Schedule RMarkdown on Connect for ETL and have Shiny app read data

hlendway · April 12, 2019, 8:35pm

Hello, I have shiny apps running on RStudio Connect that are published with data in feather files.
I have an RMarkdown that I run separately to connect to a database to create the feather files that are published with the App. I would now like to move to daily automated updates so I'd like to schedule the RMarkdown file to run in the early AM hours to create the feather files, then have the app read those feather files. So....

I'm struggling to find an example of exactly how to go about this, not sure if there's a good reference for a setup like this somewhere?
From the reading I've done, I'm still not sure where I should write the files to on the server so I would appreciate thoughts on that.
Also it sounds like i would need to restart the shiny app post data update to pick up those changes, I'm not sure if there's a way to schedule your shiny app to restart via Connect somehow?

Appreciate any insights on this. Thanks!

m.mkmontero13 · April 13, 2019, 12:35am

I am assume the data is saved in a location where both the RMarkdown and Shiny app can read from and all on connect. You shouldn't need to restart the shiny app, but rather the shiny app should be looking for changes in the file itself. Take a look at https://shiny.rstudio.com/reference/shiny/1.0.0/reactiveFileReader.html

hlendway · April 13, 2019, 1:59am

Thanks I saw that and glossed over it but that makes sense. Now I just need to figure out where to write and read the files on connect.

m.mkmontero13 · April 13, 2019, 2:02am

I suggest finding an "absolute file path" that has read/write privileges on your connect server. The relative file path is based on the deployed package.

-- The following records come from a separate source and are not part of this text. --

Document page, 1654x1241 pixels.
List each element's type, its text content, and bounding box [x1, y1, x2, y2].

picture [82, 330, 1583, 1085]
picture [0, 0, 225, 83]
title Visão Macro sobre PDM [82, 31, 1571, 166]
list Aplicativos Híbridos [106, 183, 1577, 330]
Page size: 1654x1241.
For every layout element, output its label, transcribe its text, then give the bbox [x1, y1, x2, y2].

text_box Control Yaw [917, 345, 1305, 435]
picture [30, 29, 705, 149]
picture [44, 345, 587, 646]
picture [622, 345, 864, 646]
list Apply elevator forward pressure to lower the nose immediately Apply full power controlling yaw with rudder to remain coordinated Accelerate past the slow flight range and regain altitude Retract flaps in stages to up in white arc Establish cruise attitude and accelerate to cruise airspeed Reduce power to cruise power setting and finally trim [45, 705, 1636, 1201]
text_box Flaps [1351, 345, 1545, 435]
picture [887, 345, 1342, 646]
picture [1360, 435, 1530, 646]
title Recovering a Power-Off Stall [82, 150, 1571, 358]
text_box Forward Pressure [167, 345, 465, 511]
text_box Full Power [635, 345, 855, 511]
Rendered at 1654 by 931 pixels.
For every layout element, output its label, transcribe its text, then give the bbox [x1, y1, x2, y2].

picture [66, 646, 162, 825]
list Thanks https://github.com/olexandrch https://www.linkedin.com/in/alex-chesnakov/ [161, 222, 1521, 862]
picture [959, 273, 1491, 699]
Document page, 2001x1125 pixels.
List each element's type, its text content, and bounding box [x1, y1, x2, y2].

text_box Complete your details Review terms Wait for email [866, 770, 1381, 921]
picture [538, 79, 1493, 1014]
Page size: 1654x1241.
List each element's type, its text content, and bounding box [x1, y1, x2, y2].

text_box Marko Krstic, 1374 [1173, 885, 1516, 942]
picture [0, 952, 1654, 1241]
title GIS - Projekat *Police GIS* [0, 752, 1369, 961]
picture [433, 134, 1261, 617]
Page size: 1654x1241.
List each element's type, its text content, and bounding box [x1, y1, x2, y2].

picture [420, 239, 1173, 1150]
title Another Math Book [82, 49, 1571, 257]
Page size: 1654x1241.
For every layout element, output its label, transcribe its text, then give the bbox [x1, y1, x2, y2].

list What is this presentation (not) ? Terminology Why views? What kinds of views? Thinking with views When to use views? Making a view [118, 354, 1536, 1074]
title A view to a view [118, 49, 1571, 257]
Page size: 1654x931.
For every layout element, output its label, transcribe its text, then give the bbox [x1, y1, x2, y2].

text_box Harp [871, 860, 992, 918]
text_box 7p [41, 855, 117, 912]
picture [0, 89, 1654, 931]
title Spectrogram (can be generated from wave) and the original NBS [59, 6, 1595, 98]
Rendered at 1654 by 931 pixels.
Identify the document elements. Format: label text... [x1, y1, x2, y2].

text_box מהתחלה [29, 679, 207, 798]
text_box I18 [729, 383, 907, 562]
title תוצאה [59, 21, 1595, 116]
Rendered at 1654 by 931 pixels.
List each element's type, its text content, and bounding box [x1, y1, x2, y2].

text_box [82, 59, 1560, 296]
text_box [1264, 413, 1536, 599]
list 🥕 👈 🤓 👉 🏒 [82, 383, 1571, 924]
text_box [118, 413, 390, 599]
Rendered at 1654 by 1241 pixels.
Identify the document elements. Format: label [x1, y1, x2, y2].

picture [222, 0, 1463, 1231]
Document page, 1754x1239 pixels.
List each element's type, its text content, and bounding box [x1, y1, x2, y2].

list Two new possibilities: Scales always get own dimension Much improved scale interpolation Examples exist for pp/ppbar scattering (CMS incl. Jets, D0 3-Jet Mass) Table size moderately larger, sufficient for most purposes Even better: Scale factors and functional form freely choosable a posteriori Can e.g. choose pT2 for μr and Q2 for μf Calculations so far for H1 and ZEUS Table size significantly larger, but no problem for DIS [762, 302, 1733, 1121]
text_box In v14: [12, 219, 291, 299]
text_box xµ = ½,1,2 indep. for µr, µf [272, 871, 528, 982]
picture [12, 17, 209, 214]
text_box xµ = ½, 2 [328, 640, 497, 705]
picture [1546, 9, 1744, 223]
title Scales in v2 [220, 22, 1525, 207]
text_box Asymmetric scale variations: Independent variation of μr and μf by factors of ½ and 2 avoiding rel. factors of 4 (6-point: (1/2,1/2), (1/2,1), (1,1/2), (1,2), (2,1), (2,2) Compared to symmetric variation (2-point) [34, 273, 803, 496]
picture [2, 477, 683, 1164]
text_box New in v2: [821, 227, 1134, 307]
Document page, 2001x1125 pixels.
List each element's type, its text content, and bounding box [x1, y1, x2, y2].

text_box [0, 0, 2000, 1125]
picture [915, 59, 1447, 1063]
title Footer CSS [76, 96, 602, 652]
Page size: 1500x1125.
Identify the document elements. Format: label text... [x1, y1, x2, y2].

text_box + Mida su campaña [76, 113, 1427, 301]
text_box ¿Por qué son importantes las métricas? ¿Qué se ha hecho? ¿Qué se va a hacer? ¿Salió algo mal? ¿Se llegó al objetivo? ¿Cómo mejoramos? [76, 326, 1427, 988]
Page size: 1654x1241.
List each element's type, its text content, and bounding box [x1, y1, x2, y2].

hlendway · April 13, 2019, 3:31am

That was the plan. I read the article about using absolute path and the sample showed putting a csv in /app-data/. I guess I wasn’t sure if that’s the recommended location or if it doesn’t really matter where it ends up as long as the permissions are correct. I’m thinking separate folders for each app. Thanks.

aron · April 16, 2019, 3:53pm

There is an alternative to using the file system:

RStudio Connect lets R Markdown documents specify "output files", or secondary resources produced by a document render.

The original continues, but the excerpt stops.